Commoditizing the petaflop through radically simplified software and uncompromising hardware.
- A Radical Simplification of AI Software: Tinygrad strips complex neural networks down to just three fundamental operations, offering a significantly leaner, highly optimizable alternative to giant frameworks like PyTorch.
- Accessible Power Hardware: The “tinybox” disrupts AI hardware economics by delivering top-tier MLPerf benchmark performance at a fraction of the cost of traditional, high-end computing rigs.
- A Developer-Driven Mission: Driven by a unique, contribution-based hiring model, the “tiny corp” aims to democratize AI, asking supporters to “invest with PRs” rather than traditional capital.
The artificial intelligence space is currently dominated by massive frameworks and prohibitively expensive hardware. But a quiet rebellion is brewing under the banner of “tiny.” Maintained by the recently funded tiny corp, tinygrad is rapidly earning its title as the fastest-growing neural network framework. By marrying an elegant software architecture with high-performance, cost-effective hardware, the tiny corp has a singular, ambitious goal: to accelerate AI and commoditize the petaflop for everyone.

The Software: Stripping Down the Neural Network
At the heart of the tinygrad philosophy is extreme simplicity. Rather than relying on a bloated library of thousands of specific functions, tinygrad breaks down even the most complex neural networks into just three fundamental Operation Types (OpTypes):
- ElementwiseOps: These operate on one to three tensors on an element-by-element basis (e.g., ADD, MUL, SQRT, LOG2, WHERE).
- ReduceOps: These operations take one tensor and condense it into a smaller one (e.g., SUM, MAX).
- MovementOps: These are virtual operations that move data around seamlessly without copying it (e.g., RESHAPE, PERMUTE, EXPAND).
If you are wondering where the traditional heavy lifters like Convolutions (CONVs) and Matrix Multiplications (MATMULs) are hiding, the tiny corp invites you to dive into the code to solve the mystery. This minimalist approach is not just for show; it is highly functional. Tinygrad supports full forward and backward passes with autodiff. Because this is implemented at a high level of abstraction, any port to a new accelerator gets this functionality for free.
While currently in its alpha stage, tinygrad boasts a refined API similar to PyTorch but with a fraction of the complexity. How does it plan to outpace the giants? By leveraging aggressive lazy tensor fusion, compiling custom kernels for every specific shape, and maintaining a backend that is over ten times simpler. The framework will officially leave alpha when it can reproduce a common set of papers on a single NVIDIA GPU twice as fast as PyTorch, with a target ETA of Q2 next year.
It is also already proving its worth in the real world. Tinygrad currently powers the driving model in openpilot, running efficiently on a Snapdragon 845 GPU. It completely replaces SNPE, brings faster speeds, supports ONNX file loading, allows for training, and crucially, supports attention mechanisms that previous systems could not handle.
Unleashing the Tinybox
Software is only half the battle; AI needs compute. Enter the tinybox, a powerhouse computer purpose-built for deep learning. Designed to offer the absolute best performance-to-dollar ratio on the market, the tinybox has already proven its mettle by benchmarking in MLPerf Training 4.0 against machines that cost ten times as much. And, as the tiny corp notes, any machine capable of training can effortlessly handle inference.
Getting your hands on a tinybox is an exercise in no-nonsense efficiency.
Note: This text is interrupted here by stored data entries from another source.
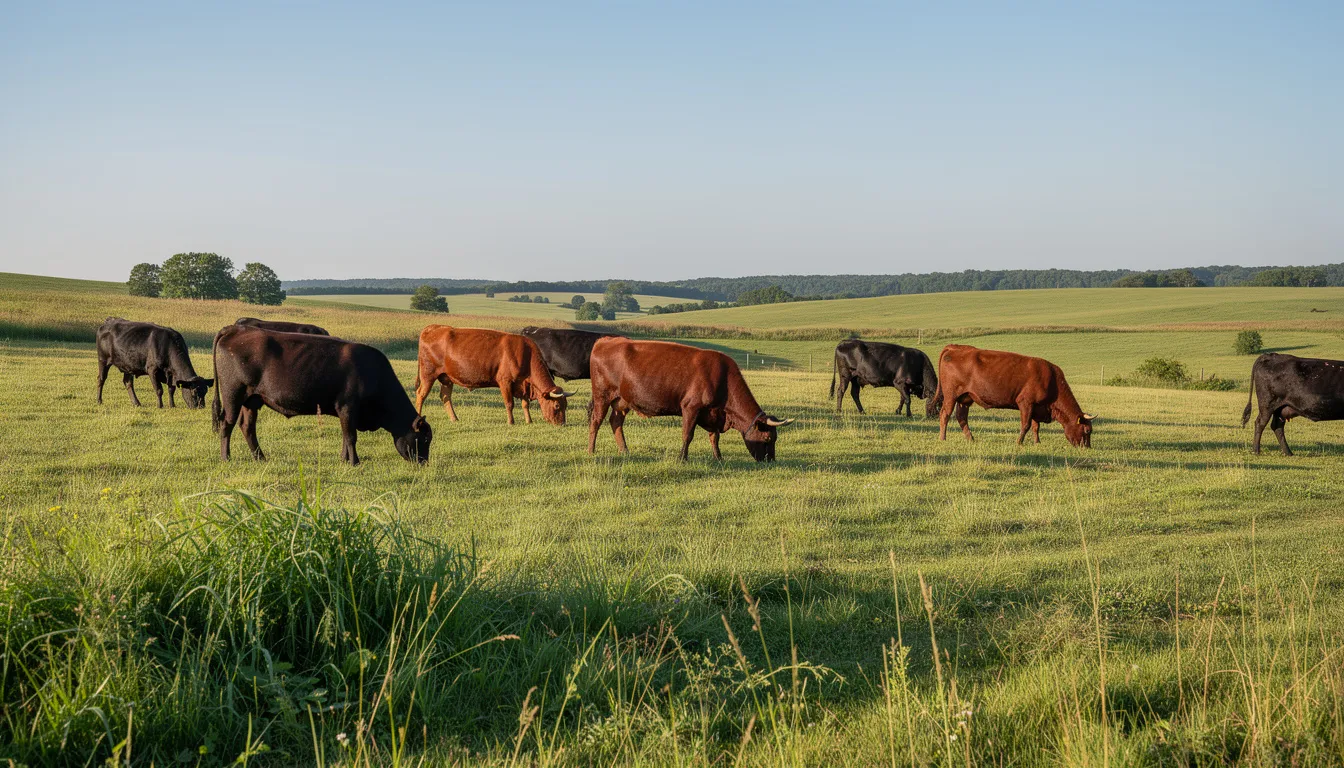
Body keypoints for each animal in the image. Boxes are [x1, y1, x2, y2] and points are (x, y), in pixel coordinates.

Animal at [211, 325, 431, 465]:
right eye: (425, 439)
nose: (424, 462)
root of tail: (235, 329)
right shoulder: (348, 407)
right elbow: (351, 437)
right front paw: (355, 462)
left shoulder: (345, 412)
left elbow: (345, 436)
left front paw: (344, 459)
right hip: (233, 396)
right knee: (226, 424)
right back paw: (226, 457)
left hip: (252, 400)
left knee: (247, 427)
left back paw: (260, 457)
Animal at [413, 326, 574, 425]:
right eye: (556, 406)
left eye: (565, 405)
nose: (562, 424)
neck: (525, 354)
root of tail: (433, 328)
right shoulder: (505, 382)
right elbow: (509, 403)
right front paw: (511, 422)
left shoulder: (523, 384)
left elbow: (525, 403)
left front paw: (529, 421)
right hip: (428, 374)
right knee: (421, 394)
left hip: (446, 378)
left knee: (446, 397)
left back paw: (454, 419)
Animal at [588, 338, 794, 461]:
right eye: (768, 437)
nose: (770, 461)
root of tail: (605, 340)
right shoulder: (691, 407)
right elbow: (688, 435)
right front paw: (682, 458)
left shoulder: (714, 413)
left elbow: (714, 437)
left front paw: (718, 458)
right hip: (602, 396)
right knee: (596, 422)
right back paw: (591, 450)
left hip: (622, 401)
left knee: (616, 422)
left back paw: (625, 451)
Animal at [934, 344, 1095, 447]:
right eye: (1087, 430)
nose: (1087, 447)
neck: (1051, 379)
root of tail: (957, 347)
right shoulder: (1026, 402)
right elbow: (1026, 425)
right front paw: (1019, 442)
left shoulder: (1037, 407)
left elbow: (1036, 426)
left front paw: (1037, 442)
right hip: (951, 396)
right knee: (945, 415)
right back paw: (942, 438)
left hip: (965, 398)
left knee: (961, 417)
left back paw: (971, 439)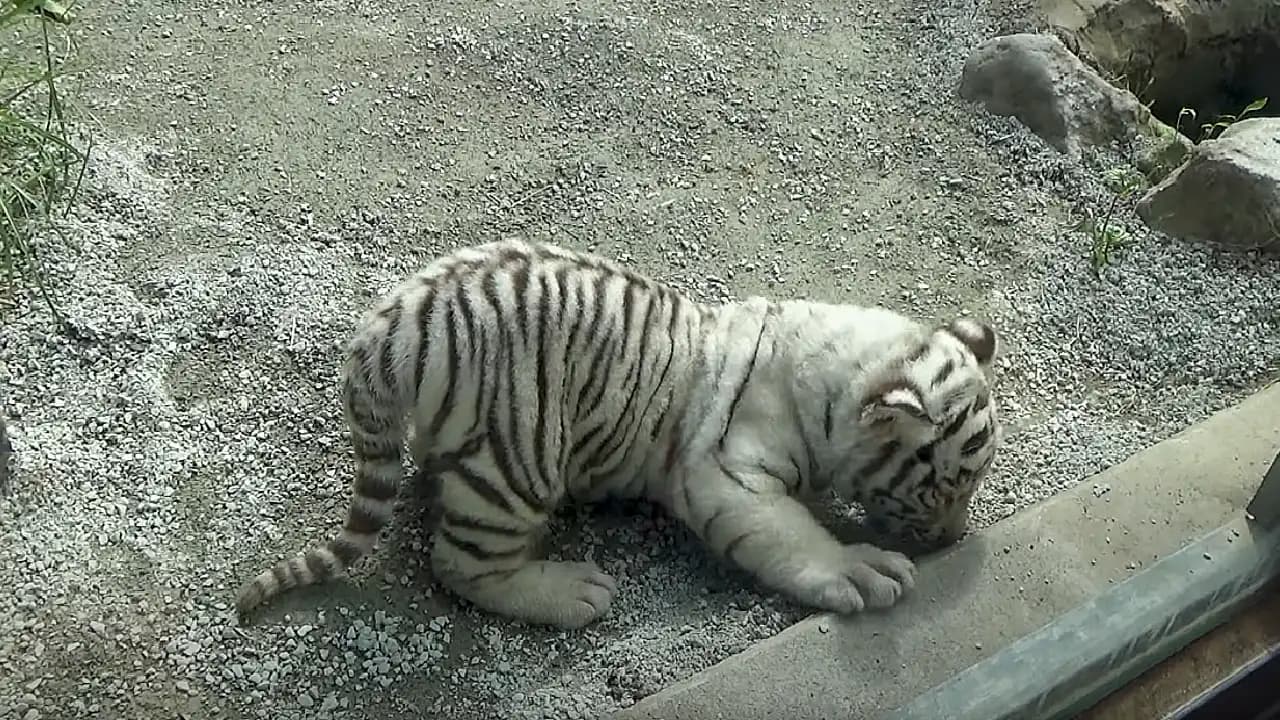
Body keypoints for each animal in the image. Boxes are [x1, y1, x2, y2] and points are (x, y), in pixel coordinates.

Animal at [235, 238, 1003, 625]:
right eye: (943, 489)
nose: (954, 539)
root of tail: (390, 328)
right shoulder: (724, 471)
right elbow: (792, 537)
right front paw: (859, 569)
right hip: (520, 458)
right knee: (460, 564)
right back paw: (572, 593)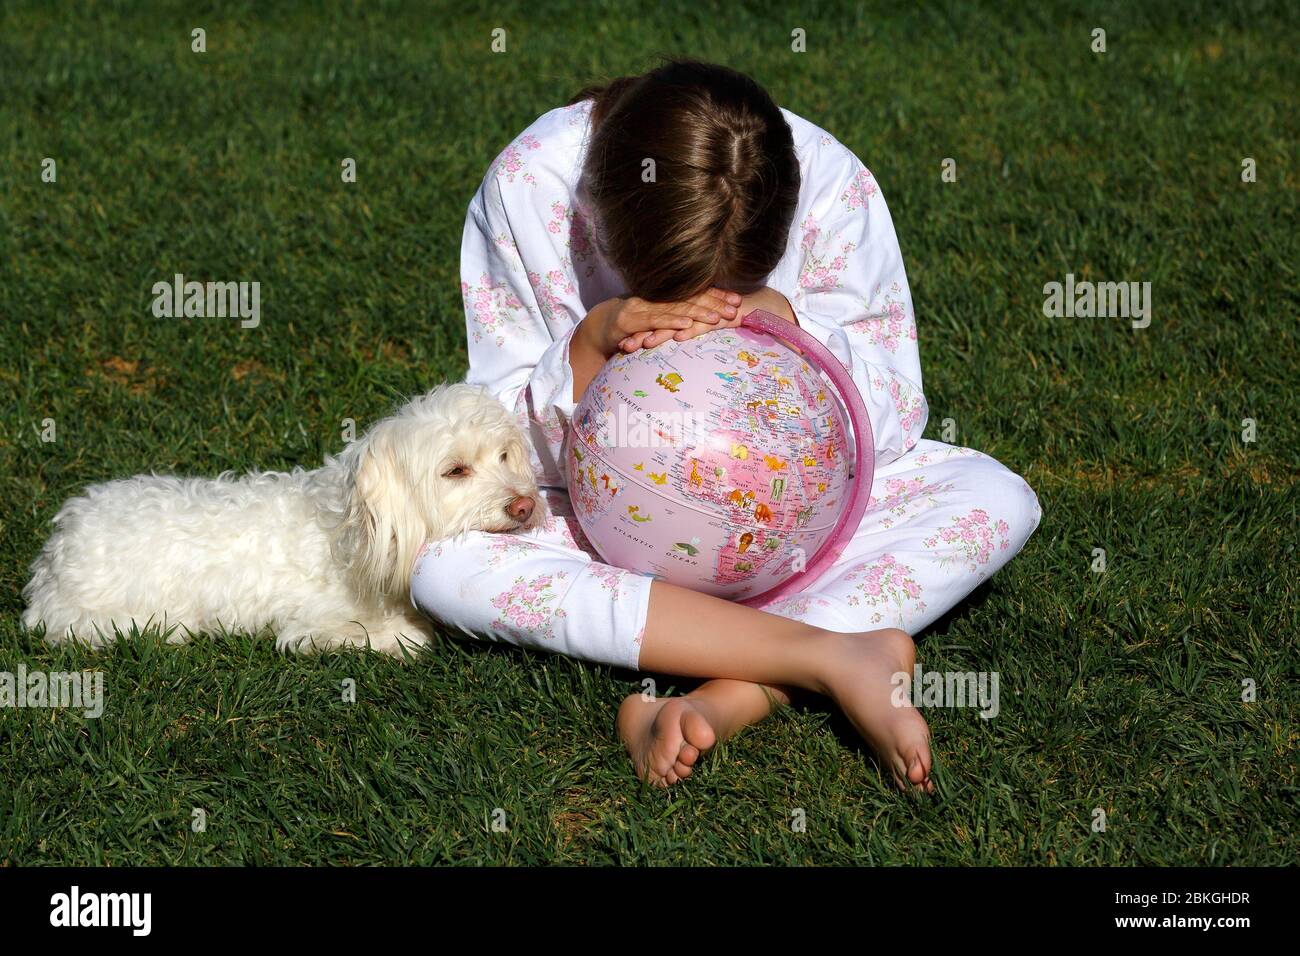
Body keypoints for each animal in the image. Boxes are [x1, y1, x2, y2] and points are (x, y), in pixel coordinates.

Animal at [25, 382, 543, 658]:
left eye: (504, 456)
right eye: (455, 471)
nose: (525, 505)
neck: (356, 534)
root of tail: (52, 559)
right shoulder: (311, 624)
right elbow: (395, 636)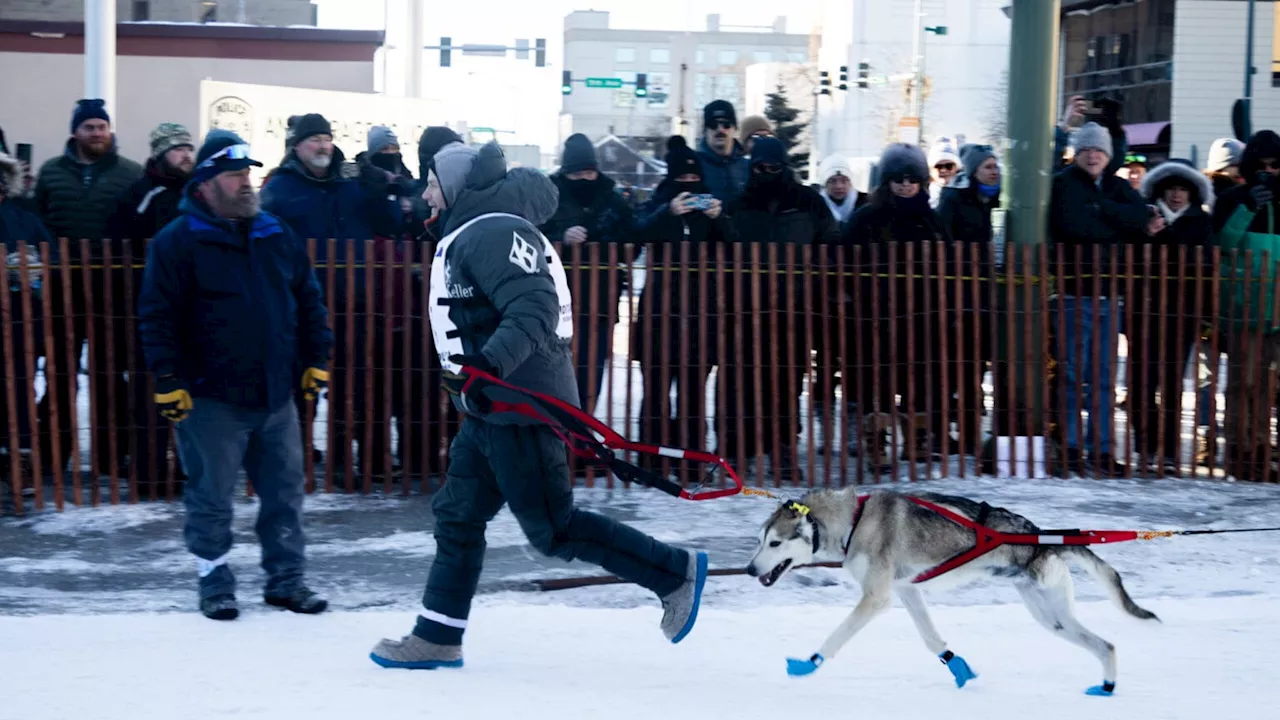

The factory is operational, and units ship worldwide (or are available for pickup in San Diego) within a week of receiving payment. However, to keep prices low and quality exceptionally high, the tiny corp operates with strict boundaries: there are no custom orders, no supplier onboarding forms, and wire transfer is the only accepted payment method. Once you buy it, the hardware is entirely yours to customize and tweak as you see fit.
The Culture: Investing with Pull Requests
The tiny corp is building a community as unique as its tech stack. Development thrives out in the open on GitHub and Discord. Now fully funded, the company is actively hiring software engineers, operations staff, hardware experts, and highly talented interns.
Their hiring process, however, flips the traditional corporate model on its head. Instead of standard interviews, prospective engineers are encouraged to tackle bounties—getting paid to prove they are a good fit. For non-engineering roles, the barrier to entry remains deeply tied to the product: if you haven’t contributed to the tinygrad repository, your application simply won’t be considered. Even for those looking to back the company financially, the message is clear and uniquely open-source: “Invest with your PRs.”
For organizations wanting to accelerate their own workflows, George Hotz and the tiny corp are open to contracts and sponsorships to further improve the tinygrad ecosystem.
By stripping away software bloat, cutting out hardware middlemen, and demanding hands-on engineering excellence from its team, the tiny corp isn’t just building another ML framework. They are attempting to rewrite the economics of artificial intelligence entirely.